You know, some people are born gay, some people are born bisexual. Some people are born asexual. And some people are born with the urge to slam new and unexplored vaginas without going through a messy divorce! Don’t be a bigot!
It infuriates me. The past couple years have been the first time I’ve felt ashamed about being gay since I graduated high school in the mid 00s. If someone compared “polyamory” to homosexuality back then, the “progressive” left would have called him a homophobe. Now, they’d praise him for his “tolerance.” It’s the same way that separate events for different races used to be considered segregation; but this summer, in Seattle, white “allies“ formed a human chain around a park space “reserved” for “people of color.”
It’s not a coincidence that all of this started around the same time as Black Lives Matter. In a 2015 video, Patrice Cullors said she and the other two organizers are
“trained Marxists” intent on “disrupt[ing] the Western-prescribed nuclear-family-structure requirement [sic].” A couple weeks ago, progressives mocked a speaker at the Republican National Convention for pointing it out, but anyone familiar with critical race theory, “queer” theory, and intersectional feminism knows Cullors really meant what she said.
If you’re not familiar with this stuff and want to learn more, read
The Victims’ Revolution by Bruce Bawer, a gay conservative commentator. It’s eye-opening. James Lindsay and Helen Pluckrose, two liberals, just released a new book,
Cynical Theories, on the same topic, but I haven’t read it yet.

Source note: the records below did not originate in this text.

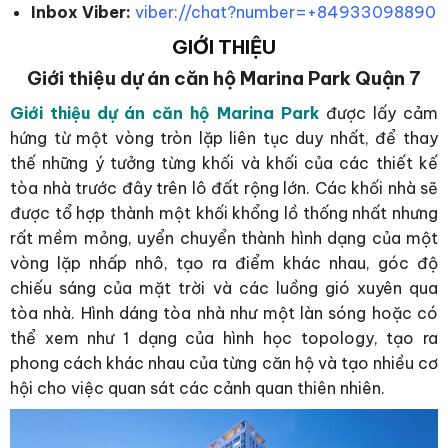
Inbox Viber:
viber://chat?number=+84933098890
GIỚI THIỆU
Giới thiệu dự án căn hộ Marina Park Quận 7
Giới thiệu dự án căn hộ Marina Park
được lấy cảm
hứng từ một vòng tròn lặp liên tục duy nhất, để thay
thế những ý tưởng từng khối và khối của các thiết kế
tòa nhà trước đây trên lô đất rộng lớn. Các khối nhà sẽ
được tổ hợp thành một khối khổng lồ thống nhất nhưng
rất mềm mỏng, uyển chuyển thành hình dạng của một
vòng lặp nhấp nhô, tạo ra điểm khác nhau, góc độ
chiếu sáng của mặt trời và các luồng gió xuyên qua
tòa nhà. Hình dáng tòa nhà như một làn sóng hoặc có
thể xem như 1 dạng của hình học topology, tạo ra
phong cách khác nhau của từng căn hộ và tạo nhiều cơ
hội cho việc quan sát các cảnh quan thiên nhiên.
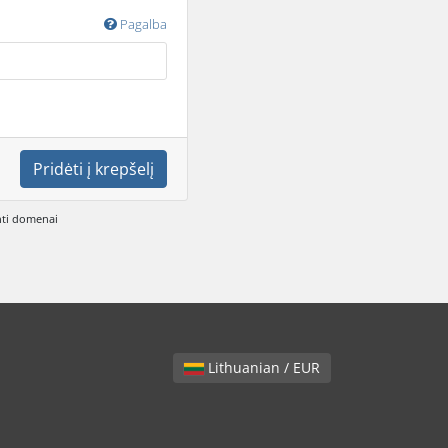
Pagalba
Pridėti į krepšelį
inti domenai
Lithuanian / EUR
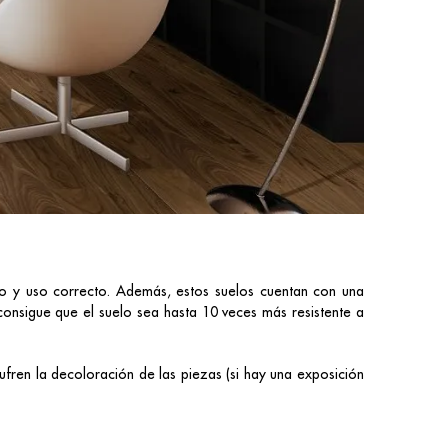
o y uso correcto. Además, estos suelos cuentan con una
consigue que el suelo sea hasta 10 veces más resistente a
sufren la decoloración de las piezas (si hay una exposición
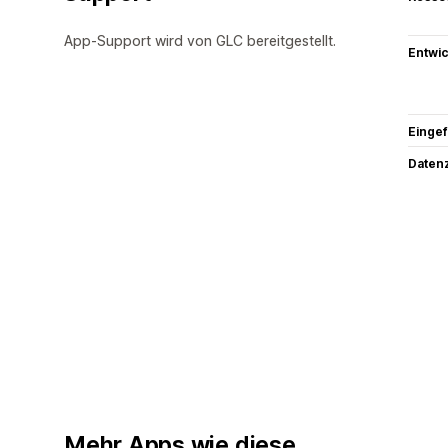
App-Support wird von GLC bereitgestellt.
Entwic
Eingef
Datenz
Mehr Apps wie diese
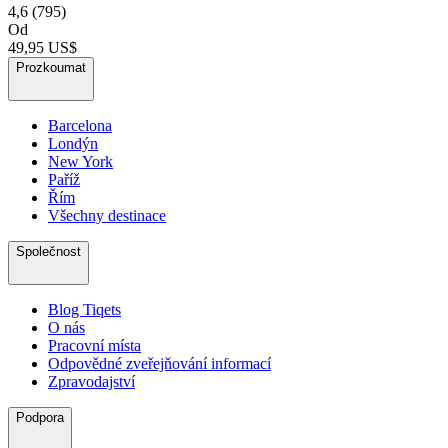
4,6
(795)
Od
49,95 US$
Prozkoumat
Barcelona
Londýn
New York
Paříž
Řím
Všechny destinace
Společnost
Blog Tiqets
O nás
Pracovní místa
Odpovědné zveřejňování informací
Zpravodajství
Podpora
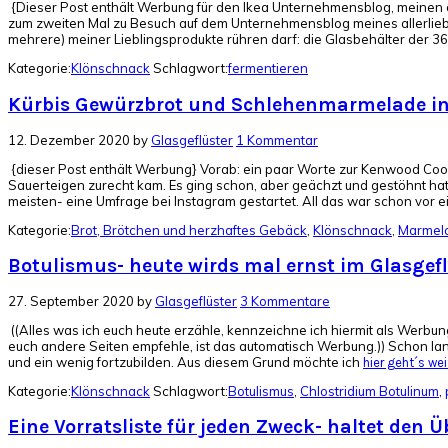
{Dieser Post enthält Werbung für den Ikea Unternehmensblog, meinen dor
zum zweiten Mal zu Besuch auf dem Unternehmensblog meines allerliebs
mehrere) meiner Lieblingsprodukte rühren darf: die Glasbehälter der 3
Kategorie:
Klönschnack
Schlagwort:
fermentieren
Kürbis Gewürzbrot und Schlehenmarmelade in
12. Dezember 2020
by
Glasgeflüster
1 Kommentar
{dieser Post enthält Werbung} Vorab: ein paar Worte zur Kenwood Cook
Sauerteigen zurecht kam. Es ging schon, aber geächzt und gestöhnt hat
meisten- eine Umfrage bei Instagram gestartet. All das war schon vor
Kategorie:
Brot, Brötchen und herzhaftes Gebäck
,
Klönschnack
,
Marmela
Botulismus- heute wirds mal ernst im Glasgef
27. September 2020
by
Glasgeflüster
3 Kommentare
((Alles was ich euch heute erzähle, kennzeichne ich hiermit als Werbung
euch andere Seiten empfehle, ist das automatisch Werbung.)) Schon lang
und ein wenig fortzubilden. Aus diesem Grund möchte ich
hier geht´s weite
Kategorie:
Klönschnack
Schlagwort:
Botulismus
,
Chlostridium Botulinum
,
Eine Vorratsliste für jeden Zweck- haltet den Ü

Incidentally, Bawer, Andrew Sullivan, Jonathan Rauch, and other politically heterodox gay writers are the ones responsible for redirecting gay activists’ focus to marriage equality in the 90s, which
enraged radical leftists. (Google “same-sex marriage” and “cis gay white men” to see what I mean.) Nobody paid much attention to their criticism because they were holed up in obscure university departments.